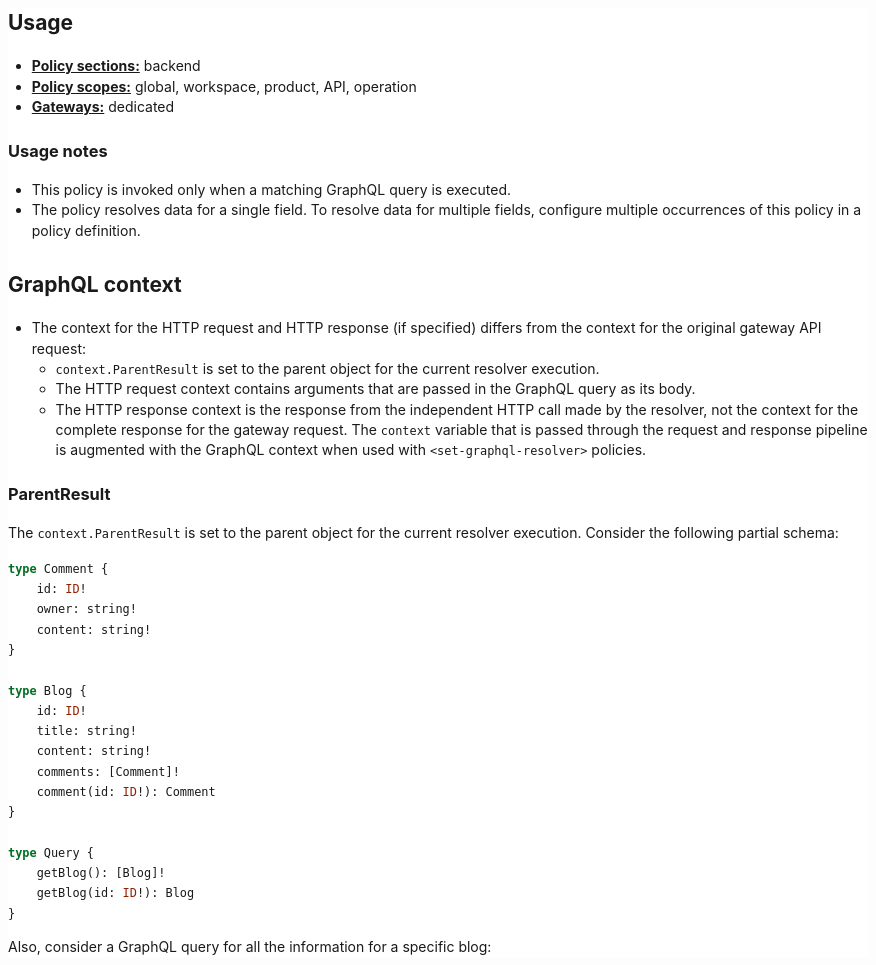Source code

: ## Usage

- [**Policy sections:**](./api-management-howto-policies.md#sections) backend
- [**Policy scopes:**](./api-management-howto-policies.md#scopes) global, workspace, product, API, operation
-  [**Gateways:**](api-management-gateways-overview.md) dedicated

### Usage notes

* This policy is invoked only when a matching GraphQL query is executed. 
* The policy resolves data for a single field. To resolve data for multiple fields, configure multiple occurrences of this policy in a policy definition.

## GraphQL context

* The context for the HTTP request and HTTP response (if specified) differs from the context for the original gateway API request: 
  * `context.ParentResult` is set to the parent object for the current resolver execution.
  * The HTTP request context contains arguments that are passed in the GraphQL query as its body. 
  * The HTTP response context is the response from the independent HTTP call made by the resolver, not the context for the complete response for the gateway request. 
The `context` variable that is passed through the request and response pipeline is augmented with the GraphQL context when used with `<set-graphql-resolver>` policies.

### ParentResult

The `context.ParentResult` is set to the parent object for the current resolver execution.  Consider the following partial schema:

``` graphql
type Comment {
    id: ID!
    owner: string!
    content: string!
}

type Blog {
    id: ID!
    title: string!
    content: string!
    comments: [Comment]!
    comment(id: ID!): Comment
}

type Query {
    getBlog(): [Blog]!
    getBlog(id: ID!): Blog
}
```

Also, consider a GraphQL query for all the information for a specific blog:
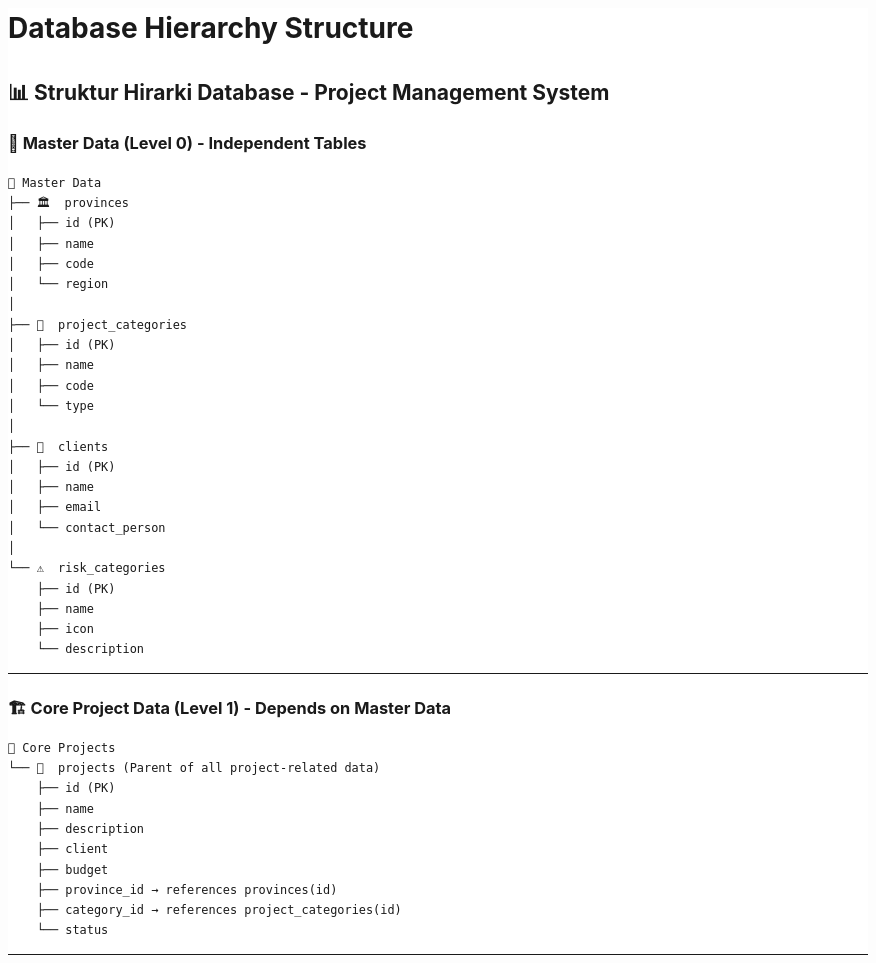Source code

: # Database Hierarchy Structure

## 📊 **Struktur Hirarki Database - Project Management System**

### 🌳 **Master Data (Level 0) - Independent Tables**

```
📁 Master Data
├── 🏛️  provinces
│   ├── id (PK)
│   ├── name
│   ├── code
│   └── region
│
├── 📂  project_categories
│   ├── id (PK)
│   ├── name
│   ├── code
│   └── type
│
├── 👥  clients
│   ├── id (PK)
│   ├── name
│   ├── email
│   └── contact_person
│
└── ⚠️  risk_categories
    ├── id (PK)
    ├── name
    ├── icon
    └── description
```

---

### 🏗️ **Core Project Data (Level 1) - Depends on Master Data**

```
📁 Core Projects
└── 🏢  projects (Parent of all project-related data)
    ├── id (PK)
    ├── name
    ├── description
    ├── client
    ├── budget
    ├── province_id → references provinces(id)
    ├── category_id → references project_categories(id)
    └── status
```

---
+++
-- What the task requires --
Search the data for the string "execution" and copy out every line where it is found.

-- Answer box --
  * `context.ParentResult` is set to the parent object for the current resolver execution.
The `context.ParentResult` is set to the parent object for the current resolver execution.  Consider the following partial schema:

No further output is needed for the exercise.